TASK OBJECTIVE: Please copy out the lines in the entries that contain "Layer".

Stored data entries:
%%

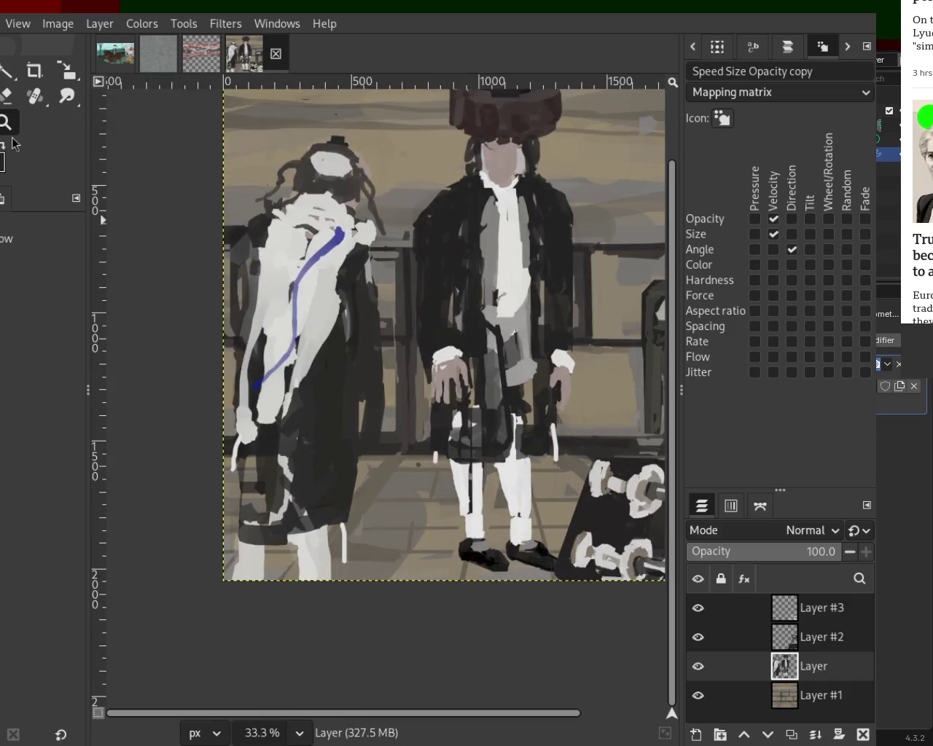
- Darken the left figure's coat edge, then hide Layer #3 and Layer #2
{"action": "key", "text": "p"}
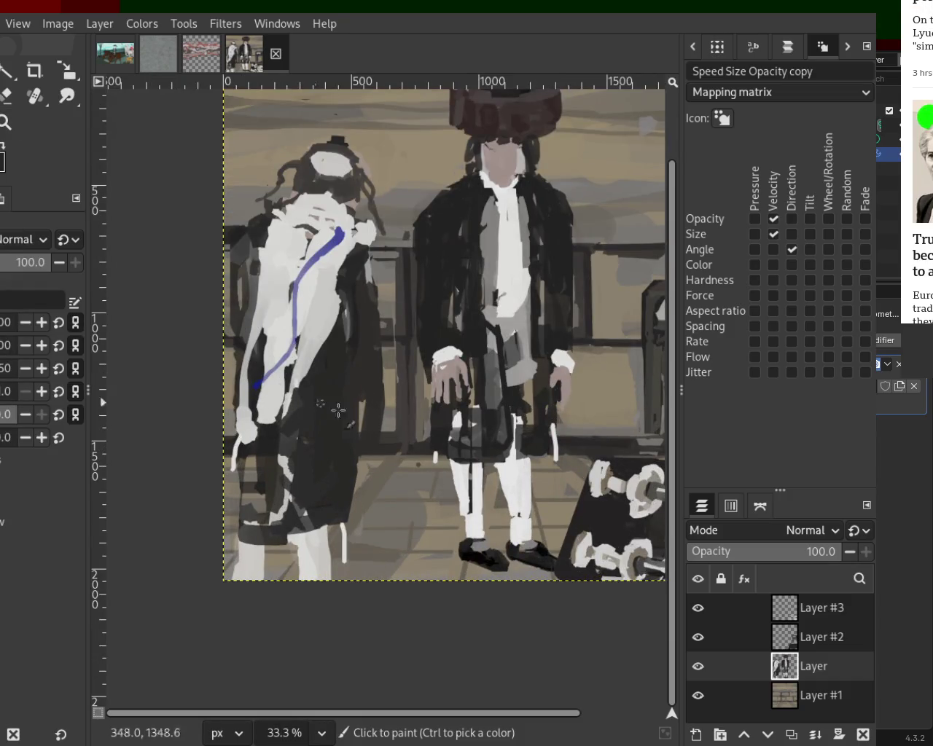
{"action": "left_click_drag", "start_coordinate": [362, 418], "coordinate": [360, 510]}
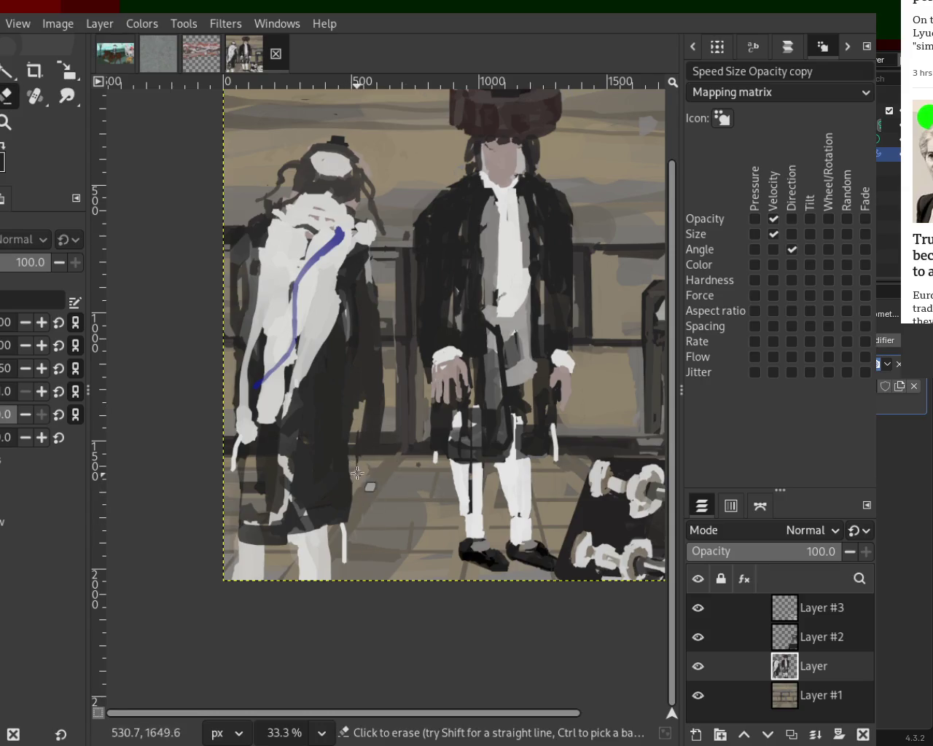
{"action": "key", "text": "ctrl"}
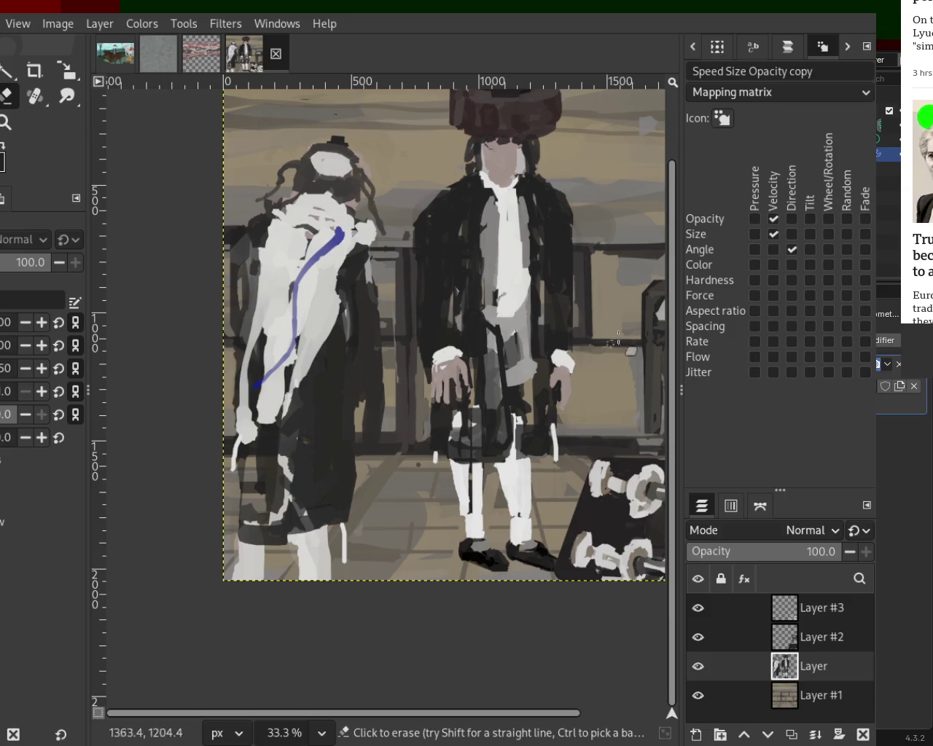
{"action": "left_click", "coordinate": [698, 635]}
{"action": "left_click", "coordinate": [699, 615]}
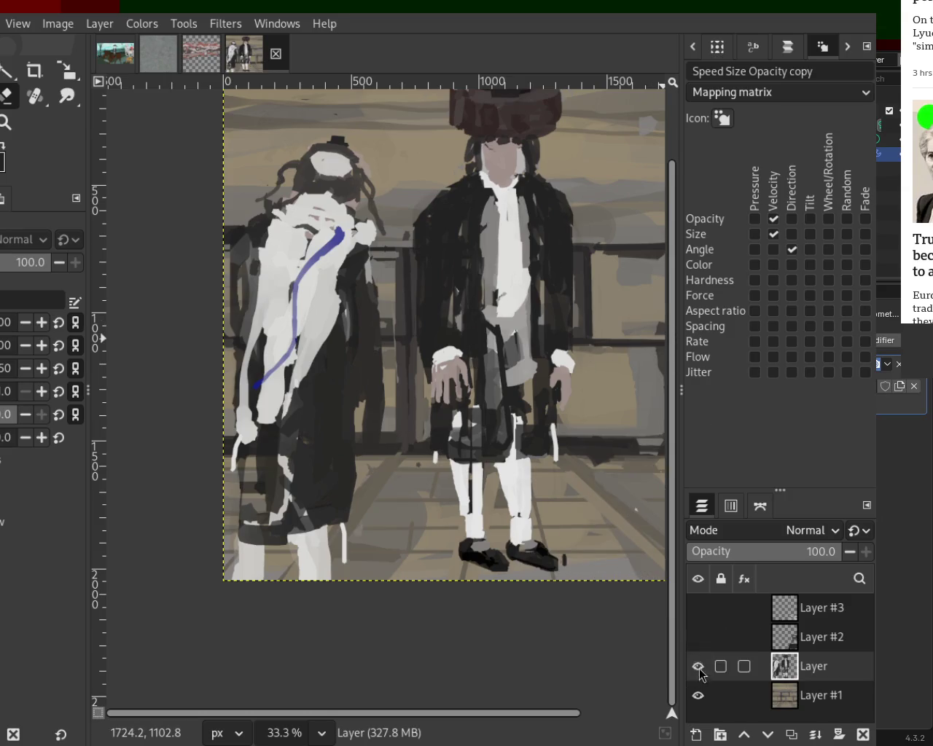
- With Layer #1 hidden, erase the left figure's ragged coat edge, then show Layers #3 and #2
{"action": "left_click", "coordinate": [697, 695]}
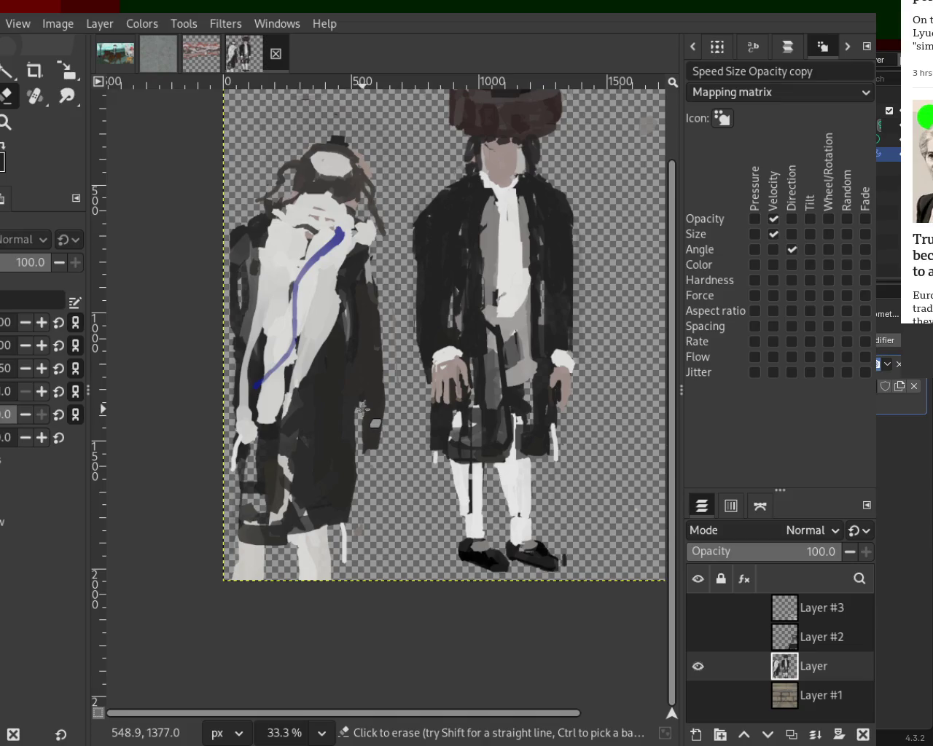
{"action": "mouse_move", "coordinate": [361, 411]}
{"action": "left_mouse_down"}
{"action": "mouse_move", "coordinate": [383, 383]}
{"action": "mouse_move", "coordinate": [388, 405]}
{"action": "mouse_move", "coordinate": [375, 402]}
{"action": "mouse_move", "coordinate": [372, 426]}
{"action": "left_mouse_up"}
{"action": "key", "text": "ctrl+z"}
{"action": "key", "text": "ctrl+z"}
{"action": "key", "text": "ctrl+z"}
{"action": "key", "text": "ctrl+z"}
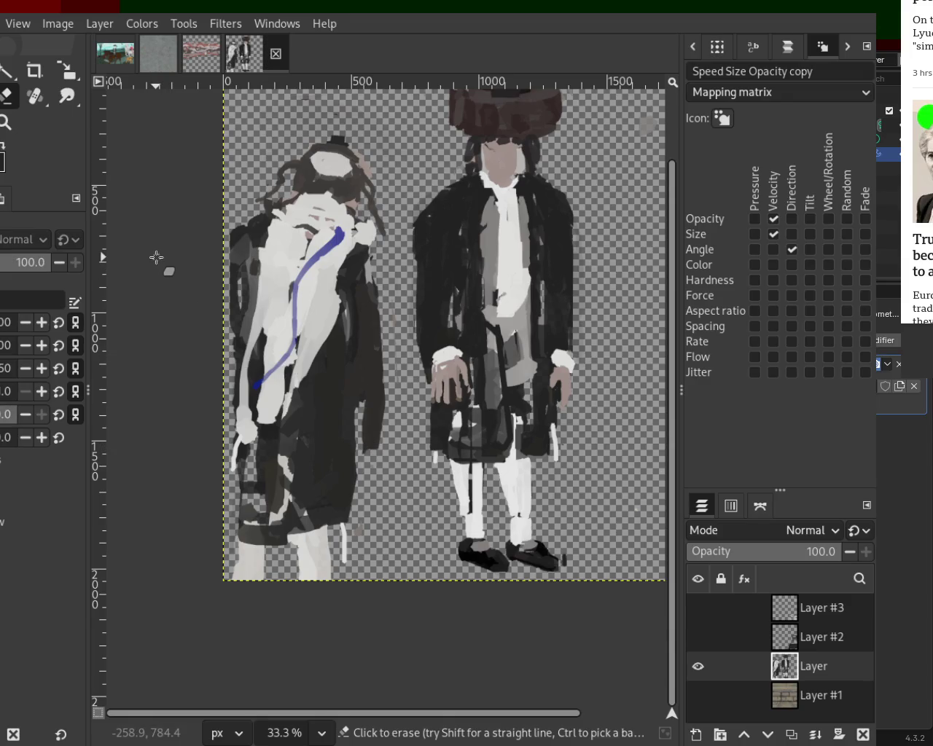
{"action": "mouse_move", "coordinate": [366, 409]}
{"action": "left_mouse_down"}
{"action": "mouse_move", "coordinate": [399, 374]}
{"action": "mouse_move", "coordinate": [373, 424]}
{"action": "mouse_move", "coordinate": [373, 405]}
{"action": "mouse_move", "coordinate": [368, 440]}
{"action": "mouse_move", "coordinate": [381, 433]}
{"action": "left_mouse_up"}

%%

ANSWER SPACE:
- Darken the left figure's coat edge, then hide Layer #3 and Layer #2
- With Layer #1 hidden, erase the left figure's ragged coat edge, then show Layers #3 and #2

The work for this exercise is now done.